I wouldn’t either. For one, if I had to make a bet involving Tel Aviv and Bamberg with the positions 6 and 16 I would most probably go for Andrea Trinchieri’s side to be 6th and Erez Edelshtein’s and Rami Hadar’s one to be last. However, it seems like the Italian coach has failed to inspire his players that they can do it in the end and, it also seems like the players of Rami Hadar enjoy playing for him much more than they did for their previous coach.
But the (regular) season is still young. Maybe not baby-young but 20 more games are certainly enough for things to be turned around. And at the beginning of these two last thirds of if these two teams that have surprised us, each in its own away, are facing each other: Maccabi wants to maintain its status as a team that’s a favourite for Top8 qualification and Brose wants to, well, start winning some games maybe?
The situation in Tel Aviv
Maccabi stunned Fenerbahce with an explosive performance from Sony Weems, avoided a “bad loss” against Unics Kazan – not failing victim to Keith Langford, and continued by also stunning Olympiacos – in Piraeus! – with its players making all the big shots and executing perfectly all the key plays they had to. Last week saw another defeat for them, against Efes, but it wasn’t in a game that we could somehow consider “must-win”. Playing with the last team in the standings, however, creates such a situation. Offensively, Maccabi is a better team than Bamberg and slightly worse defensively but they are certainly a better team athleticism-wise. There is going to be a lot of space for Andrew Goudelock, Sonny Weems, Victor Rudd, DJ Seeley and Devin Smith to operate while all Bamberg has to demonstrate on this field is the likes of Elias Harris and Darius Miller. Not two players to be discarded but quite possibly not enough to win this battle for their team.
What’s going on in Andrea’s head
Brose is Dr Jekyll in Germany and Mr Hyde in Europe: 12-0 in BBL but 2-6 in EuroLeague. If they lose tomorrow it will be their 6th straight loss in the competition and as much as Trinchieri’s position might not be under any threat considering they still haven’t played Efes, Real Madrid and Olympiacos BC a loss tomorrow will most probably mean they will have to start preparing their goodbyes to Top8. For that not to happen there is some pretty fundamental things that need to be done:
It always comes to this Bamberg's timeout. Like Sisyphus #BROCSK
— CourtSide Diaries (@courtside_drs) December 1, 2016
Coach Trinchieri needs to find the right language to use so his players understand what they should do in the last possession.
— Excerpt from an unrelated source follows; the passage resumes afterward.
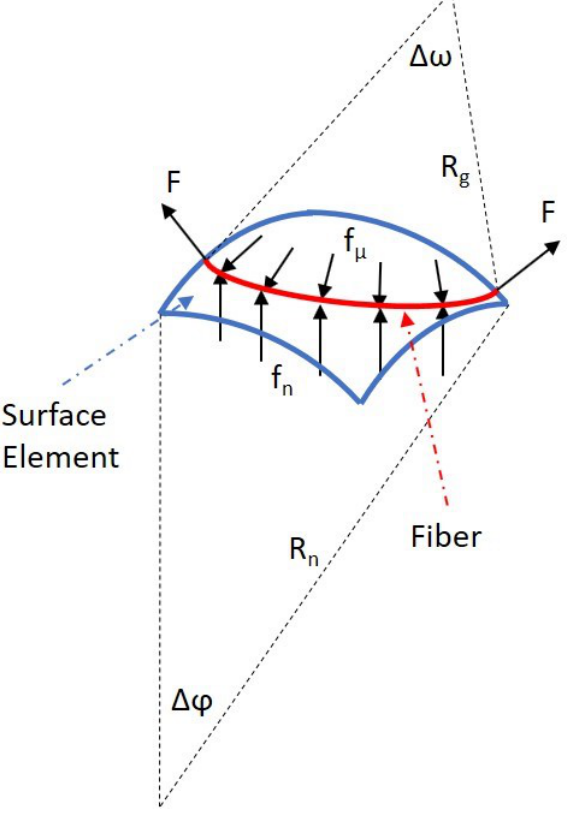
Figure 2. Forces acting on the fibre on an arbitrary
It’s hard to imagine that he is giving his players wrong orders about how to execute their last play:
- There was really no play performed in the last possession against Fenerbahce in Round 1 as Stelnieks carried the ball, passed to Zisis after a simple screen who then desperately-passed to Melli after another weak screen, sort of.
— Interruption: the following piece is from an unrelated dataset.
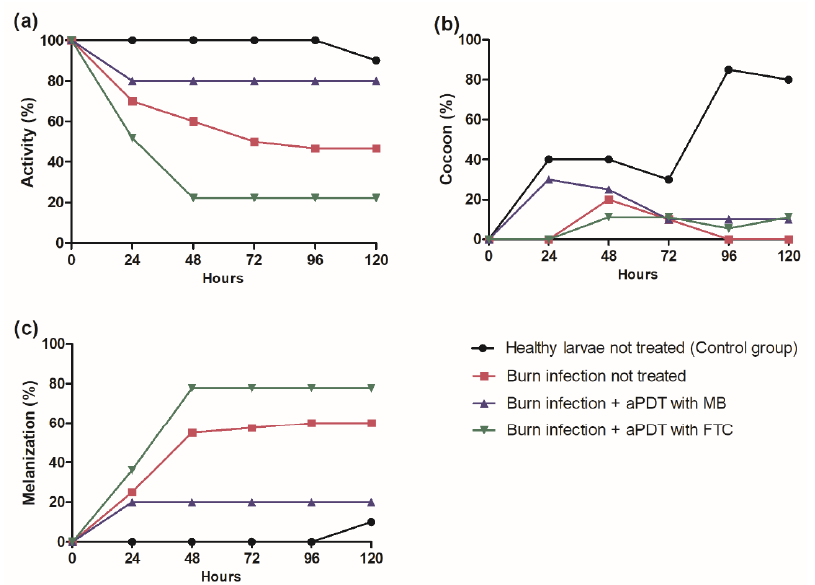
Figure 5. Means of scores obtained in the health index analysis for the groups: healthy larvae not treated (control group), burn infection not treated group, burn infection + aPDT with MB group, and burn infection + aPDT with FTC group. ANOVA and Tukey test ( p ≤ 0.05). ( a ) Movement activity: burn infection not treated group compared to burn infection + aPDT with MB group ( p = 0.2668) and burn infection + aPDT with FTC group ( p = 0.2321). ( b ) Cocoon formation: burn infection not treated group compared to burn infection + aPDT with MB group ( p = 0.8055) and burn infection + aPDT with FTC group ( p = 0.9989). ( c ) Melanization: burn infection not treated group compared to burn infection + aPDT with MB group ( p = 0.1713) and burn infection + aPDT with FTC group ( p = 0.6183).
- Bamberg went scoreless for more than 3 minutes in Round 3’s game against Panathinaikos allowing “the Greens” to come back from a 10-point deficit, then allowed Nick Calathes to grab an offensive rebound and put his team ahead and finally only went for a mid-range shot from Miller after a time-out.
- They seemed afraid of attacking the basket in the last possession against Darussafaka even if Adrien Moerman did everything wrong for his team’s defense, fouling at just the worst times. Eventually Melli attempted a destined-to-fail shot that he missed.
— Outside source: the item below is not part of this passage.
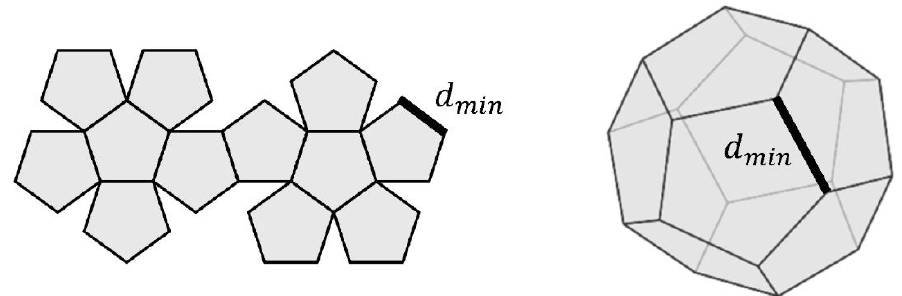
Figure 6. Importance value I AB (circles) when nodes A and B are compared under the number of hops criterion. Data: d max = 10 km, d min = 0.5 km, 𝛿 = 1.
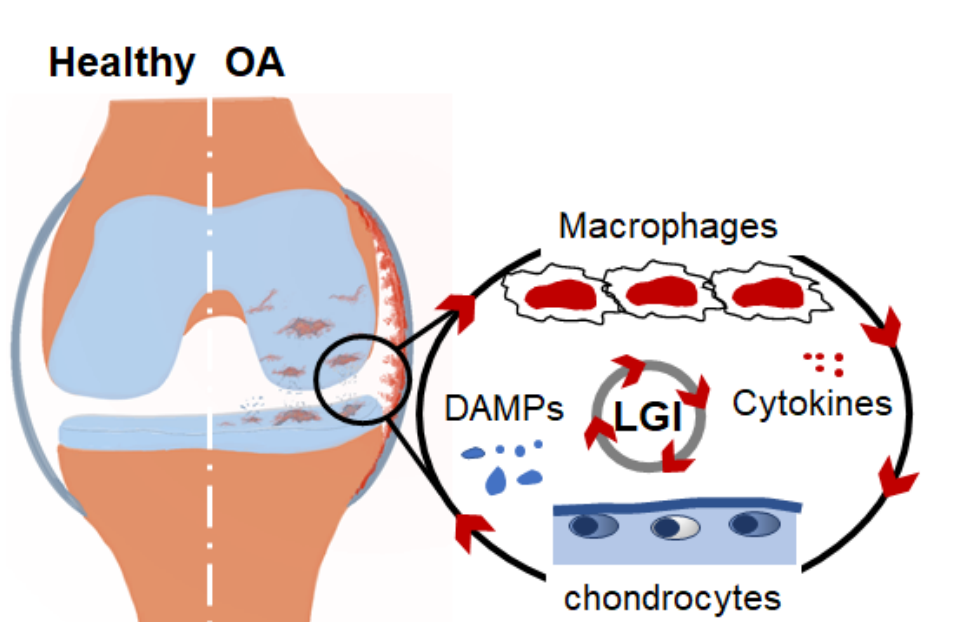
Figure 1. Schematic representation of inflammation cycle in the OA joint. Cartilage damage tissue and tears, crystals, endogenous molecules from apoptotic chondrocytes, and plasma proteins from vascular leak act as DAMPs which trigger local LGI in the joint, thus promoting the production of proteolytic enzymes. Continual release of DAMPs in the joint leads to chronic activation of innate immune cells, including macrophages, thus amplifying a vicious inflammation cycle leading to cartilage degeneration.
- Brose’s choice for the last play against Crvena Zvezda was a me-against-the-world drive from Darius Miller that only resulted to Trinchieri (with every right, for everything to be said) being furious at the referees for not calling a foul.
And it’s difficult to believe that a coach with such a modern perspective of the game has instructed his players to perform like that. Surely, Wanamaker’s absence has proven to be a big deal for the German side but it’s not like they are losing games because they can’t win them: They just can’t seal them. And while one could argue that they need a leader, Bamberg has been doing the whole drive up to these moments as a team of individuals rather than as a group of people around a “go-to” man so they must learn how to win games as such a group and in that way.